● **THE RECORDS**
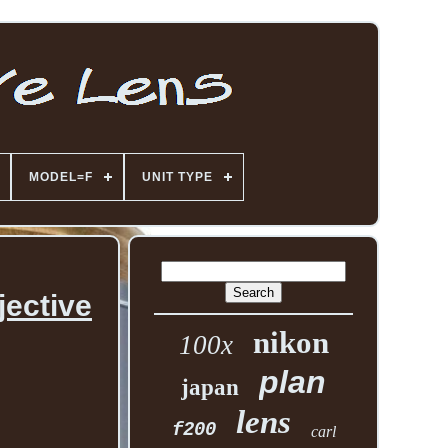
MODEL=F
UNIT TYPE
ective
nikon
100x
plan
japan
lens
f200
carl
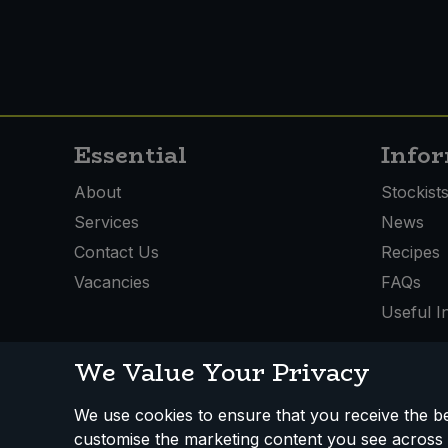
Essential
Info
About
Stockist
Services
News
Contact Us
Recipes
Vacancies
FAQs
Useful I
We Value Your Privacy
We use cookies to ensure that you receive the bes
How We Work
Disclaimer
Privacy Policy
Terms
customise the marketing content you see across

● **WHAT NEEDS TO BE DONE**
Copy the text of every row above word for word, and leave the pictures out of your answer.

● **RESULT**
MODEL=F
UNIT TYPE
ective
nikon
100x
plan
japan
lens
f200
carl
Essential
Info
About
Stockist
Services
News
Contact Us
Recipes
Vacancies
FAQs
Useful I
We Value Your Privacy
We use cookies to ensure that you receive the bes
How We Work
Disclaimer
Privacy Policy
Terms
customise the marketing content you see across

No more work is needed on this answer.